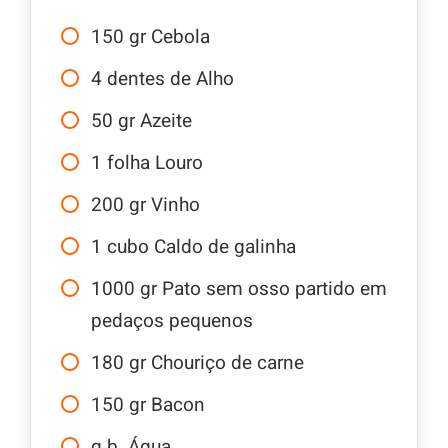
150
gr
Cebola
4
dentes
de Alho
50
gr
Azeite
1
folha
Louro
200
gr
Vinho
1
cubo
Caldo de galinha
1000
gr
Pato sem osso partido em
pedaços pequenos
180
gr
Chouriço de carne
150
gr
Bacon
q.b.
Água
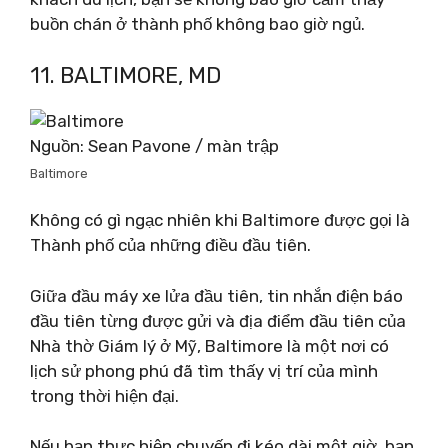
buồn chán ở thành phố không bao giờ ngủ.
11. BALTIMORE, MD
Nguồn: Sean Pavone / màn trập
Baltimore
Không có gì ngạc nhiên khi Baltimore được gọi là
Thành phố của những điều đầu tiên.
Giữa đầu máy xe lửa đầu tiên, tin nhắn điện báo
đầu tiên từng được gửi và địa điểm đầu tiên của
Nhà thờ Giám lý ở Mỹ, Baltimore là một nơi có
lịch sử phong phú đã tìm thấy vị trí của mình
trong thời hiện đại.
Nếu bạn thực hiện chuyến đi kéo dài một giờ, bạn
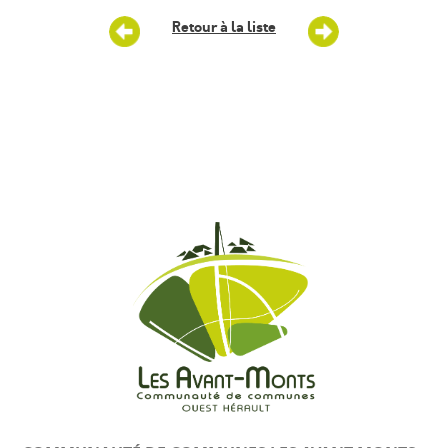
Retour à la liste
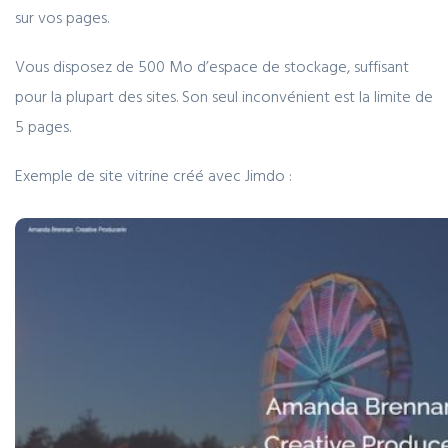
sur vos pages.
Vous disposez de 500 Mo d’espace de stockage, suffisant
pour la plupart des sites. Son seul inconvénient est la limite de
5 pages.
Exemple de site vitrine créé avec Jimdo :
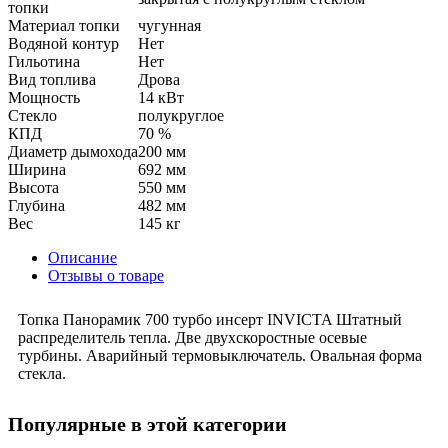
топки
Материал топки
чугунная
Водяной контур
Нет
Гильотина
Нет
Вид топлива
Дрова
Мощность
14 кВт
Стекло
полукруглое
КПД
70 %
Диаметр дымохода
200 мм
Ширина
692 мм
Высота
550 мм
Глубина
482 мм
Вес
145 кг
Описание
Отзывы о товаре
Топка Панорамик 700 турбо инсерт INVICTA Штатный
распределитель тепла. Две двухскоростные осевые
турбины. Аварийный термовыключатель. Овальная форма
стекла.
Популярные в этой категории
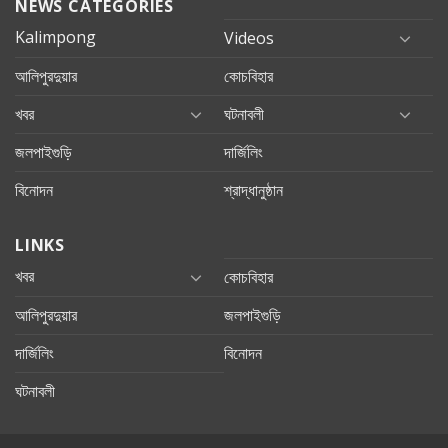
NEWS CATEGORIES
Kalimpong
Videos
আলিপুরদুয়ার
কোচবিহার
খবর
ঘটনাবলী
জলপাইগুড়ি
দার্জিলিং
বিনোদন
শ্রাদ্ধানুষ্ঠান
LINKS
খবর
কোচবিহার
আলিপুরদুয়ার
জলপাইগুড়ি
দার্জিলিং
বিনোদন
ঘটনাবলী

Exercise directions: Please write out the text of all the entries above again, switching every "gr" to "g" and keeping everything else unchanged. Leave the pictures out.

Response area:
150
g
Cebola
4
dentes
de Alho
50
g
Azeite
1
folha
Louro
200
g
Vinho
1
cubo
Caldo de galinha
1000
g
Pato sem osso partido em
pedaços pequenos
180
g
Chouriço de carne
150
g
Bacon
q.b.
Água
buồn chán ở thành phố không bao giờ ngủ.
11. BALTIMORE, MD
Nguồn: Sean Pavone / màn trập
Baltimore
Không có gì ngạc nhiên khi Baltimore được gọi là
Thành phố của những điều đầu tiên.
Giữa đầu máy xe lửa đầu tiên, tin nhắn điện báo
đầu tiên từng được gửi và địa điểm đầu tiên của
Nhà thờ Giám lý ở Mỹ, Baltimore là một nơi có
lịch sử phong phú đã tìm thấy vị trí của mình
trong thời hiện đại.
Nếu bạn thực hiện chuyến đi kéo dài một giờ, bạn
Retour à la liste
sur vos pages.
Vous disposez de 500 Mo d’espace de stockage, suffisant
pour la plupart des sites. Son seul inconvénient est la limite de
5 pages.
Exemple de site vitrine créé avec Jimdo :
топки
Материал топки
чугунная
Водяной контур
Нет
Гильотина
Нет
Вид топлива
Дрова
Мощность
14 кВт
Стекло
полукруглое
КПД
70 %
Диаметр дымохода
200 мм
Ширина
692 мм
Высота
550 мм
Глубина
482 мм
Вес
145 кг
Описание
Отзывы о товаре
Топка Панорамик 700 турбо инсерт INVICTA Штатный
распределитель тепла. Две двухскоростные осевые
турбины. Аварийный термовыключатель. Овальная форма
стекла.
Популярные в этой категории
NEWS CATEGORIES
Kalimpong
Videos
আলিপুরদুয়ার
কোচবিহার
খবর
ঘটনাবলী
জলপাইগুড়ি
দার্জিলিং
বিনোদন
শ্রাদ্ধানুষ্ঠান
LINKS
খবর
কোচবিহার
আলিপুরদুয়ার
জলপাইগুড়ি
দার্জিলিং
বিনোদন
ঘটনাবলী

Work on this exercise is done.